**Work item:**
Your answer should hold only the lines from the one with "ring mcp: (438, 860)" through the end of the records, repeated exactly and minus any pictures.

(Saved data entries)

'''

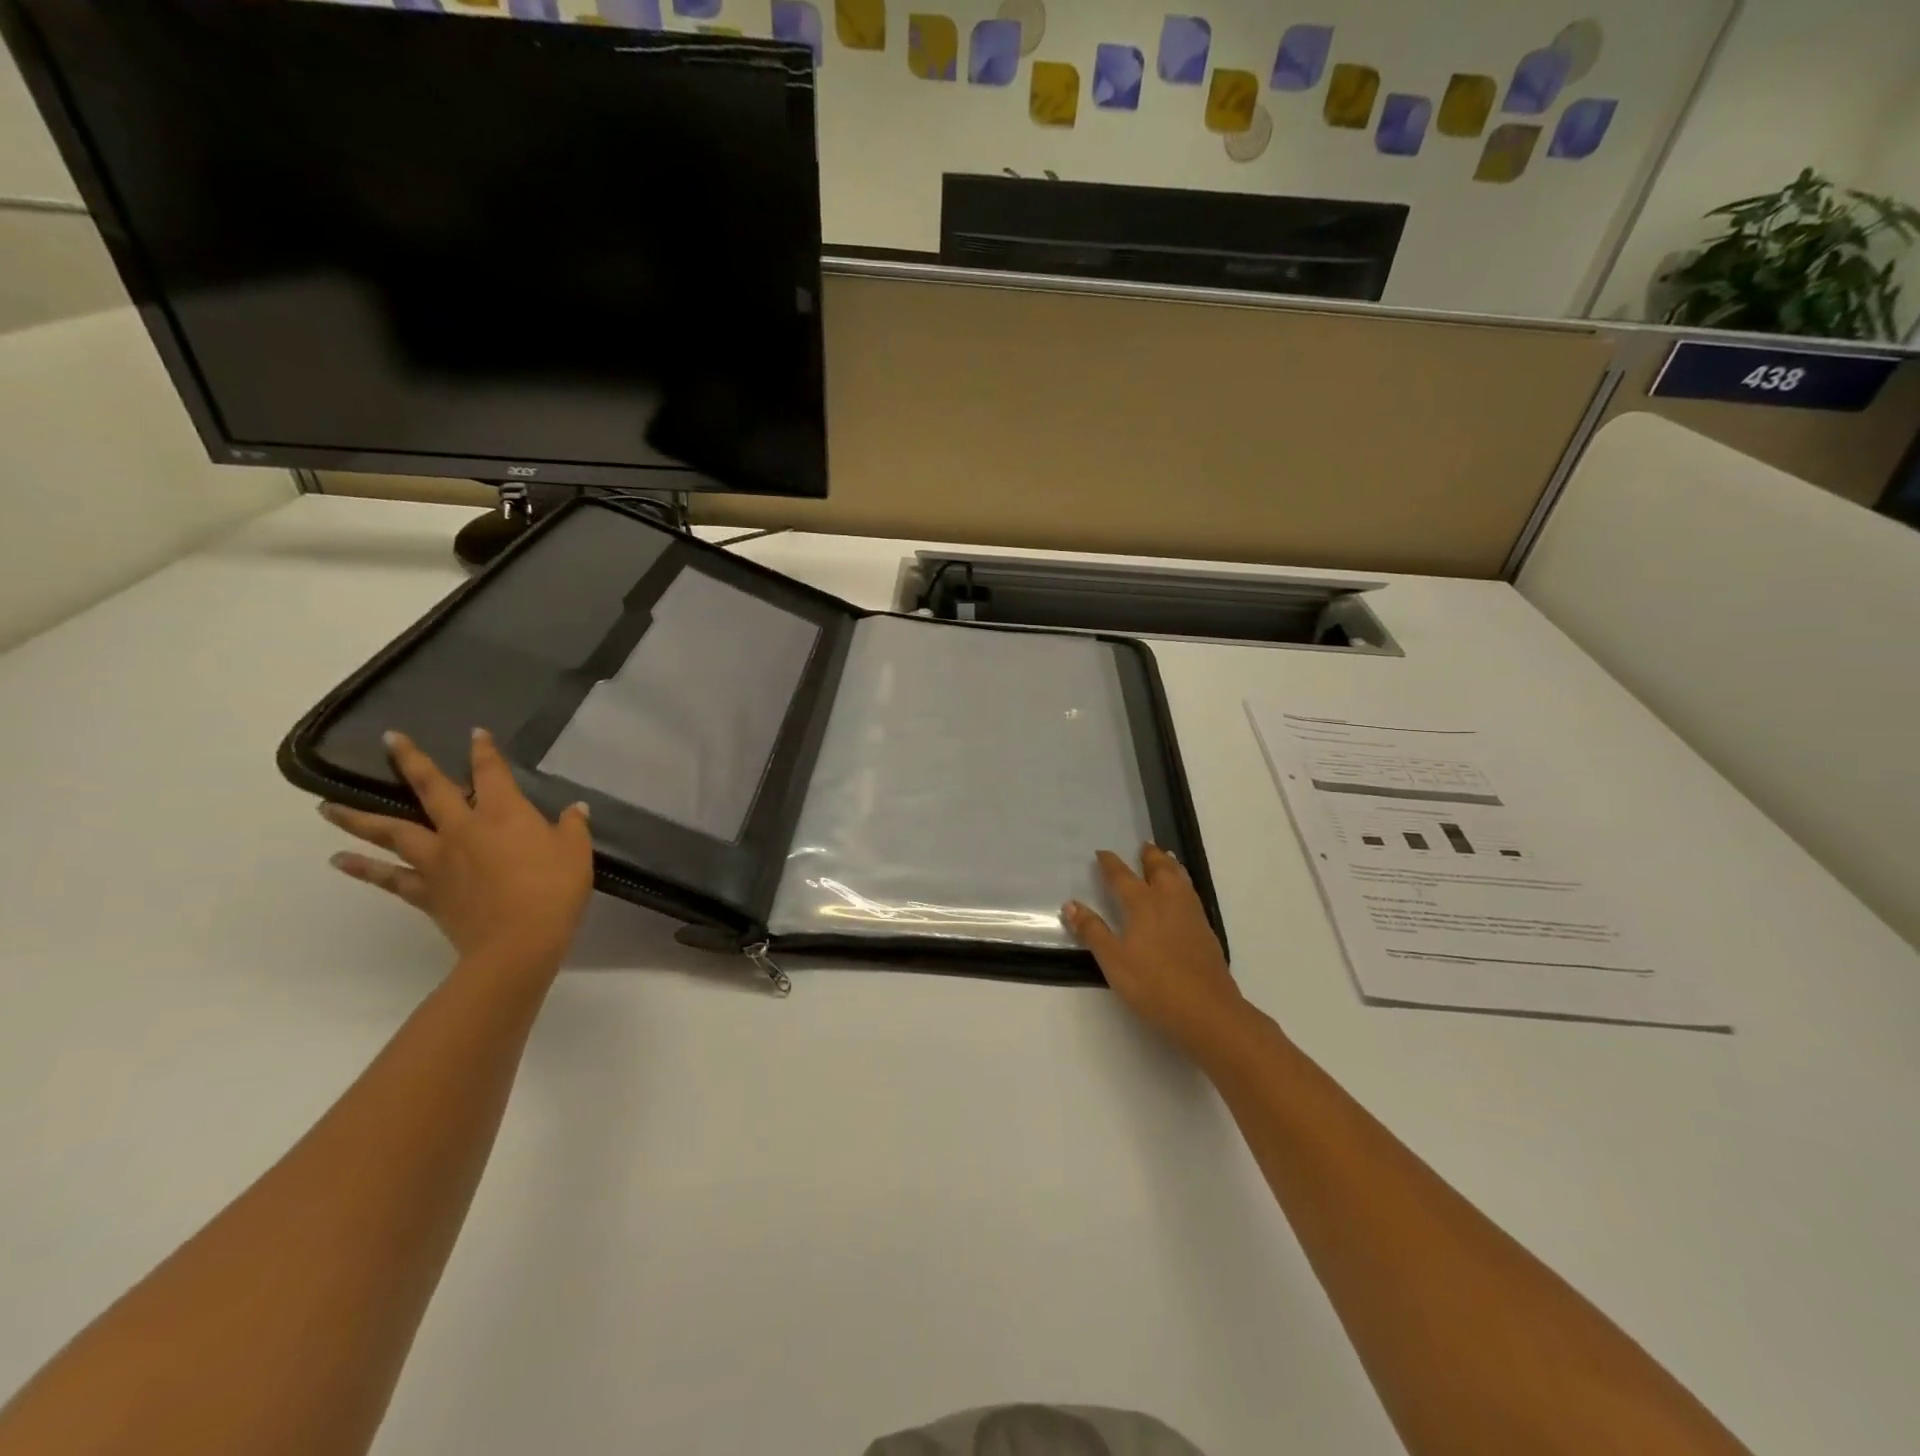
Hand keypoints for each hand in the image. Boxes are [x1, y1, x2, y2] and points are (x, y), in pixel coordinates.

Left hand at [321, 729, 593, 980]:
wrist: (518, 942)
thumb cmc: (554, 890)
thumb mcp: (576, 853)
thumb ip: (572, 827)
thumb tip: (574, 809)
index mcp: (503, 813)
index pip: (491, 772)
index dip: (484, 751)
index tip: (475, 733)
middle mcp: (463, 828)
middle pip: (430, 789)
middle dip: (411, 762)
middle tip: (390, 739)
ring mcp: (438, 860)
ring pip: (392, 831)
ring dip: (358, 817)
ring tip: (326, 806)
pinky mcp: (426, 891)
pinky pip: (388, 877)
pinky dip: (362, 869)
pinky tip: (339, 860)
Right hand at [1064, 845, 1244, 1053]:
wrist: (1207, 1011)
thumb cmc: (1153, 985)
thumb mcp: (1113, 961)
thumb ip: (1092, 931)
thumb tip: (1071, 904)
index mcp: (1143, 905)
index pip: (1123, 877)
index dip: (1111, 864)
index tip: (1102, 853)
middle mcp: (1169, 902)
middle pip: (1160, 869)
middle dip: (1150, 856)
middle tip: (1144, 845)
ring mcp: (1192, 916)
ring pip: (1181, 879)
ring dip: (1170, 865)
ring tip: (1166, 859)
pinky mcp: (1206, 932)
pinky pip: (1192, 894)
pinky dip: (1184, 883)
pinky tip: (1183, 896)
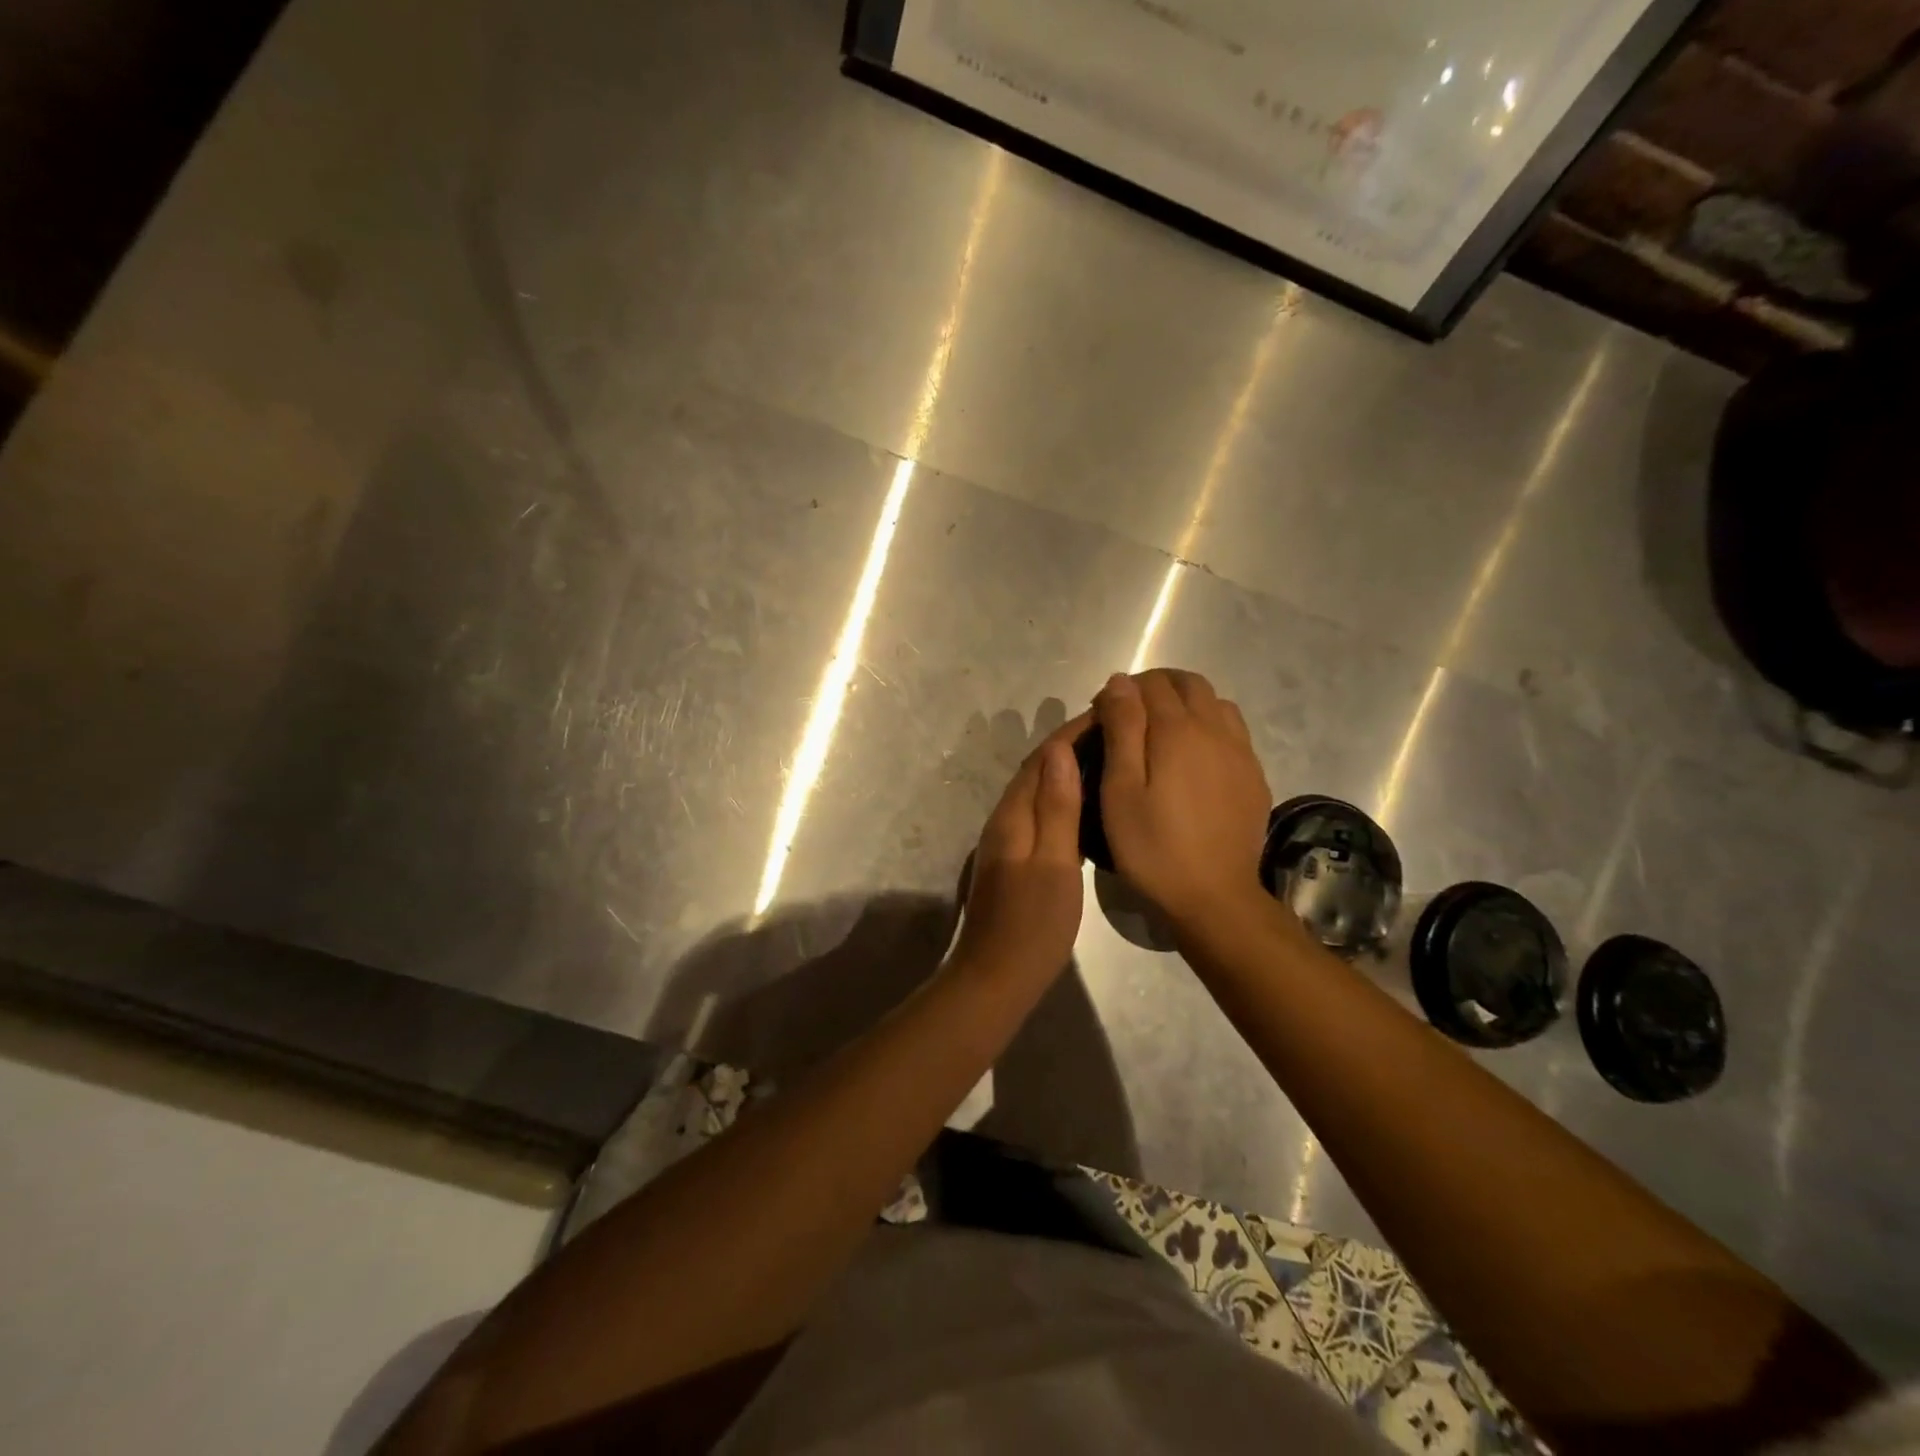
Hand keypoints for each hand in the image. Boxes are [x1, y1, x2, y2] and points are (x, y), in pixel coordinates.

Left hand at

'''

**Solution:**
ring mcp: (438, 860)
ring pip: (392, 831)
ring dip: (358, 817)
ring tip: (326, 806)
pinky mcp: (426, 891)
pinky pip: (388, 877)
pinky dip: (362, 869)
pinky tip: (339, 860)
Right hand at [1064, 845, 1244, 1053]:
wrist: (1207, 1011)
thumb cmc: (1153, 985)
thumb mcp: (1113, 961)
thumb ip: (1092, 931)
thumb tip: (1071, 904)
index mcp: (1143, 905)
index pip: (1123, 877)
index dip: (1111, 864)
index tip: (1102, 853)
middle mcp: (1169, 902)
middle pip: (1160, 869)
middle dip: (1150, 856)
middle tip: (1144, 845)
ring mcp: (1192, 916)
ring pip: (1181, 879)
ring dip: (1170, 865)
ring tip: (1166, 859)
pinky mcp: (1206, 932)
pinky pip: (1192, 894)
pinky dip: (1184, 883)
pinky tip: (1183, 896)
Hand keypoints for each hand in the image. Boxes are [x1, y1, x2, y2] and points are (x, y), in pixel coordinates.

Left hand at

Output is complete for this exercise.